The Deleon Post Office was closed at the end of September 1904 and moved to Banks.

According to the U.S. Census Bureau, the town has a total area of 2.0 sqmi, all land.

==Demographics==

Historical population
| Census | Pop. | Note | %± |
| 1900 | 198 |  | — |
| 1910 | 307 |  | 55.1% |
| 1920 | 299 |  | −2.6% |
| 1930 | 296 |  | −1.0% |
| 1940 | 252 |  | −14.9% |
| 1950 | 222 |  | −11.9% |
| 1960 | 201 |  | −9.5% |
| 1970 | 170 |  | −15.4% |
| 1980 | 160 |  | −5.9% |
| 1990 | 195 |  | 21.9% |
| 2000 | 224 |  | 14.9% |
| 2010 | 179 |  | −20.1% |
| 2020 | 156 |  | −12.8% |
U.S. Decennial Census 2013 Estimate

===2010 Census data===
As of the 2010 Census Banks had a population of 179. The racial and ethic composition of the population was 69.3% white, 24.6% black or African American, 2.2% Native American, 1.1% from some other race, 2.8% reporting two or more races and 1.1% Hispanic or Latino from any race.

===2000 Census data===
As of the census of 2000, there were 224 people, 92 households, and 62 families residing in the town. The population density was 111.3 PD/sqmi. There were 102 housing units at an average density of 50.7 /sqmi. The racial makeup of the town was 84.82% White, 10.27% Black or African American, 1.79% Native American, 0.89% from other races, and 2.23% from two or more races. 0.89% of the population were Hispanic or Latino of any race.

There were 92 households, out of which 29.3% had children under the age of 18 living with them, 53.3% were married couples living together, 12.0% had a female householder with no husband present, and 32.6% were non-families. 29.3% of all households were made up of individuals, and 15.2% had someone living alone who was 65 years of age or older. The average household size was 2.43 and the average family size was 3.02.

In the town, the population dispersal was 25.4% under the age of 18, 9.4% from 18 to 24, 28.6% from 25 to 44, 20.1% from 45 to 64, and 16.5% who were 65 years of age or older. The median age was 38 years. For every 100 females, there were 94.8 males. For every 100 females age 18 and over, there were 92.0 males.

The median income for a household in the town was $21,719, and the median income for a family was $32,500. Males had a median income of $25,417 versus $26,500 for females.
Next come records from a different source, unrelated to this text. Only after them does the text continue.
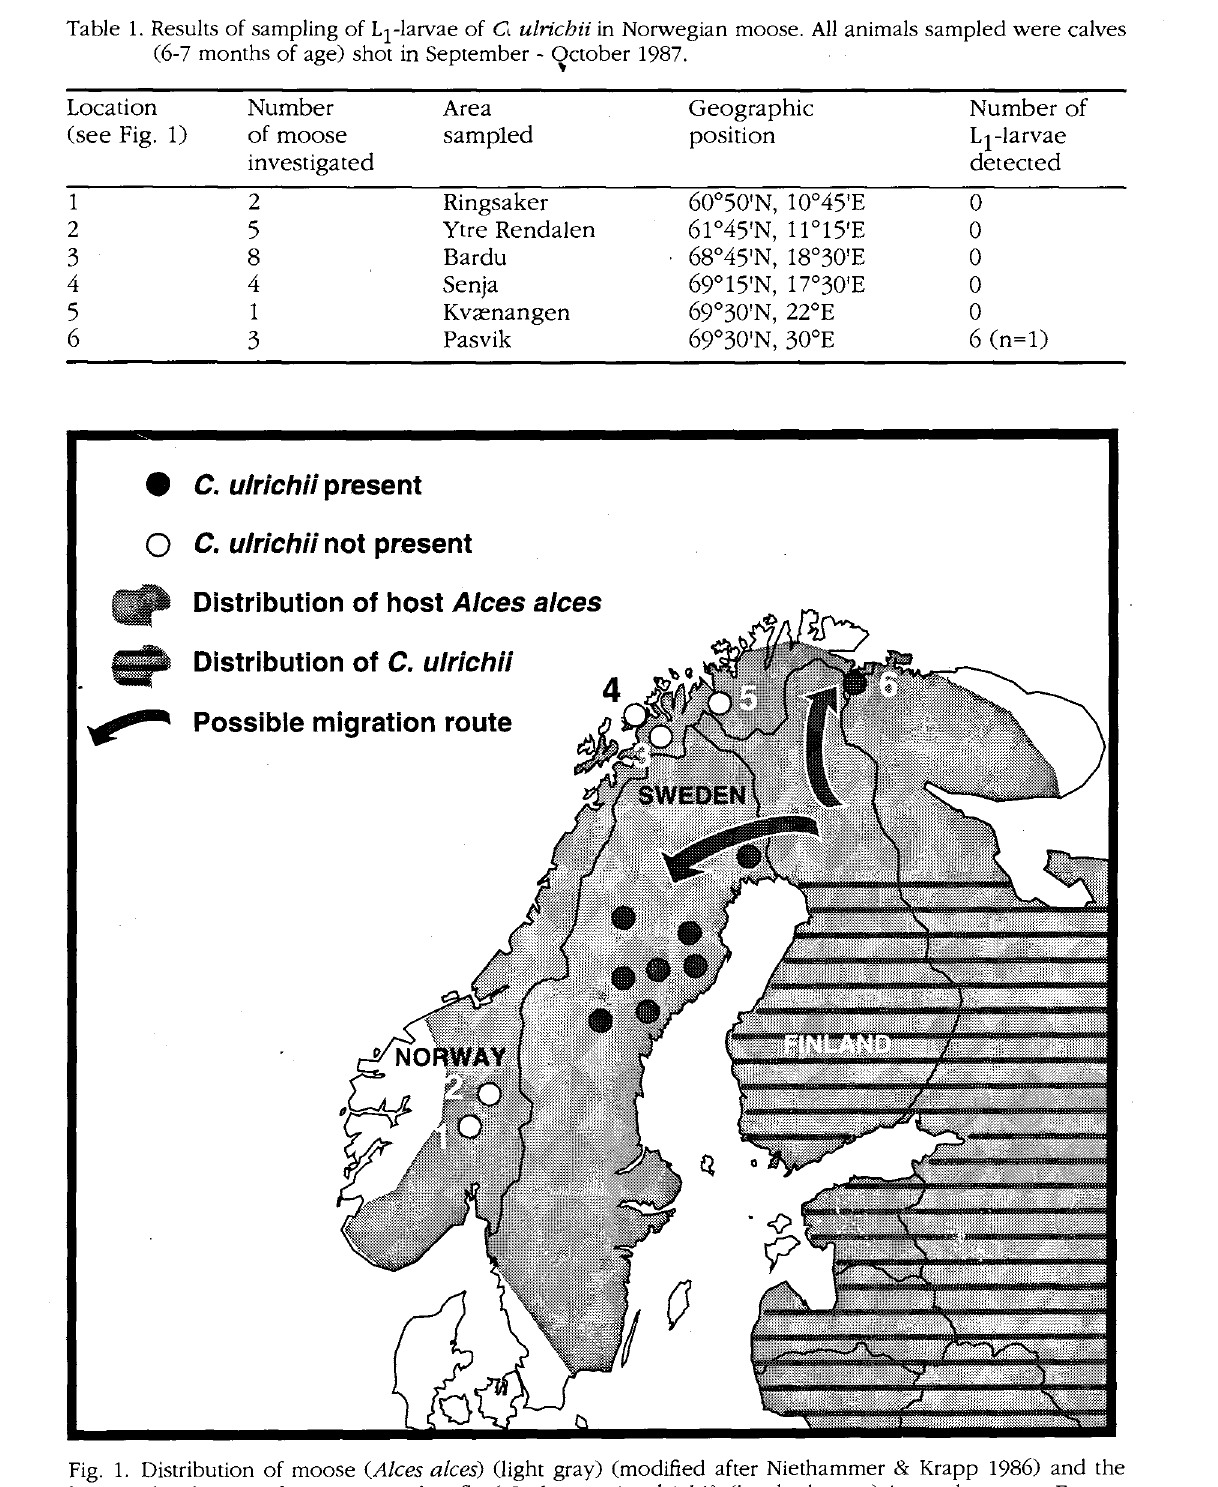
Table 1. Results of sampling of Lj-larvae of C. ulrichii in Norwegian moose. All animals sampled were calves (6-7 months of age) shot in September - October 1987.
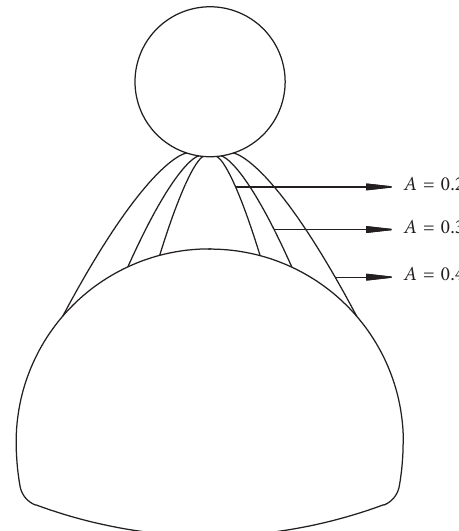
Figure 4: The shape and range of the collapse surface for different values of A .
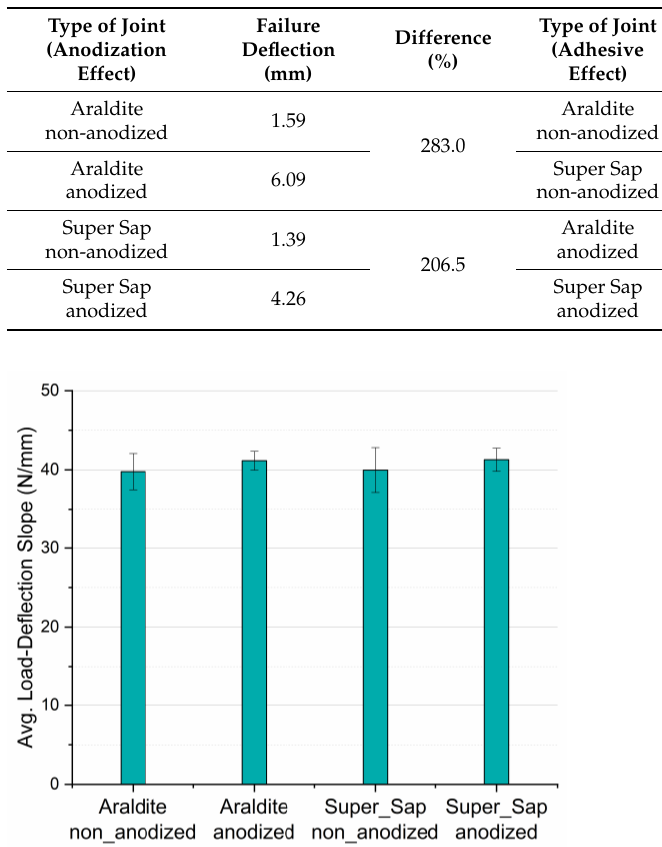
Table 5. Comparison of three-point bending average failure deflection values for the different types of aluminum single-lap joints.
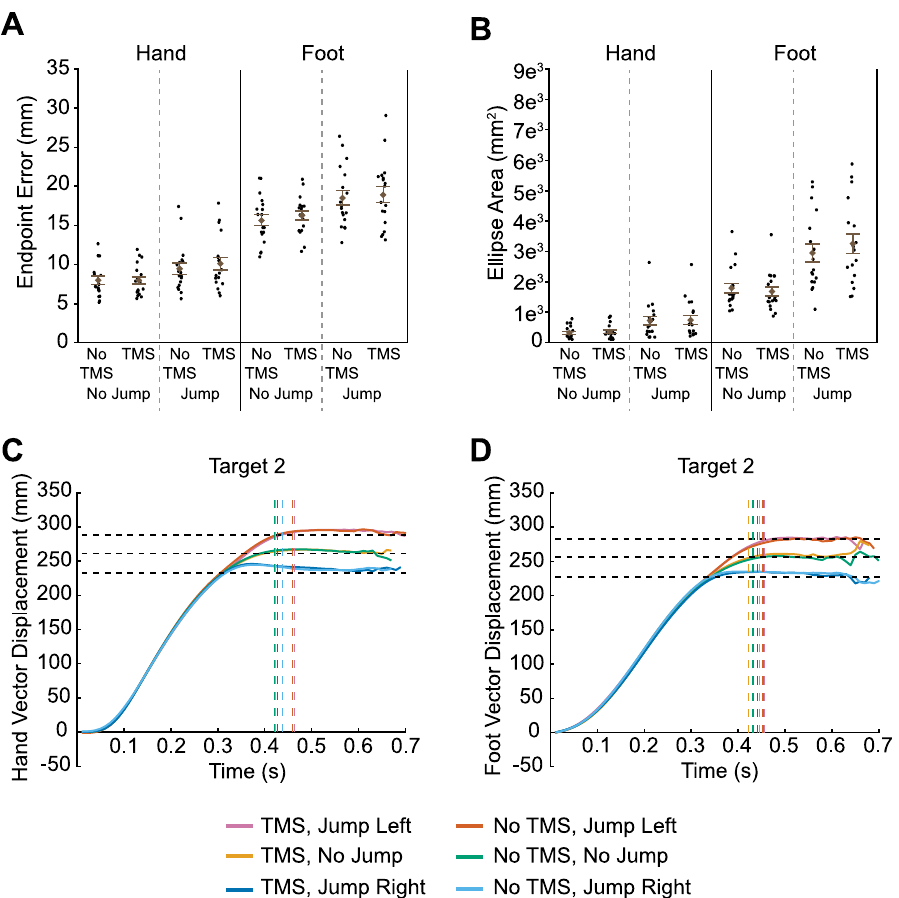
Fig 3. Results of transcranial magnetic stimulation (TMS) to IPS2. Euclidean endpoint error (A) and ellipse area based on endpoint error (B) for hand and foot reaches across all conditions. Filled circles represent mean data from each individual participant. Group mean ± SE is also shown. Hand (C) and foot (D) trajectories towards target two are shown for each condition. Horizontal dashed lines represent the final position of the target (jump left, no jump, and jump right). Vertical dashed lines indicate the average time at which the finger or toe contacted the touchscreen for each condition.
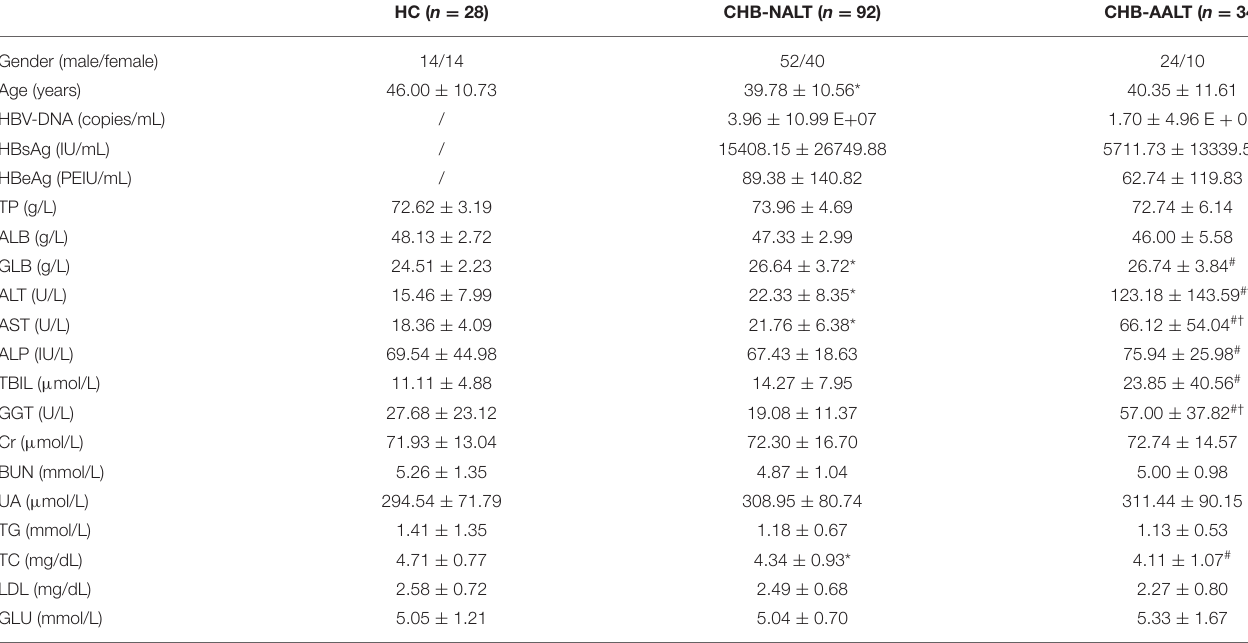
TABLE 1 | Baseline characteristics of study subjects for serum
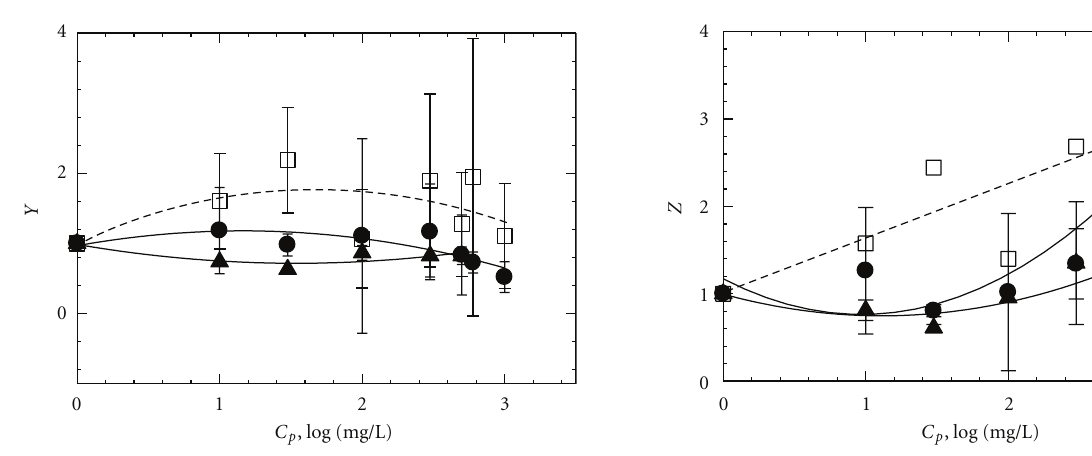
Figure 3: Normalized specific lipid oxidation ( Z ) as a function of the concentration NP. Solid circles are Al 2 O 3 (17.6 nm). Open squares are SiO 2 (14.3nm). Solid triangles are TiO 2 (18.7nm). Error bars are ± 1 standard deviation. Error bars were omitted from SiO 2 plot. Lines are 2nd-order polynomial fits to the data. Experimental conditions: initial algae concentration = 1 . 4 ± 0 . 9 × 10 6 cell/mL, test duration = 4 days, and initial test volume = 200 mL.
The per capita income for the town was $15,601. About 4.8% of families and 10.0% of the population were below the poverty line, including 10.9% of those under the age of eighteen and 11.3% of those 65 or over.

==Education==
Banks Public Schools are part of the Pike County Schools. Schools in the district include Goshen Elementary School, Pike County Elementary School, Banks Middle School, Goshen High School, Pike County High School and the Troy-Pike Center for Technology.

Banks Middle School is located in Banks.

Dr. Mark Bazzell is the Superintendent of Schools.

==Notable person==
- Audrey Williams, wife of Hank Williams and mother of Hank Williams, Jr. was from Banks.
- William Bartley Crawley , member of the Board of Directors of the Commodity Credit Corporation, 1950.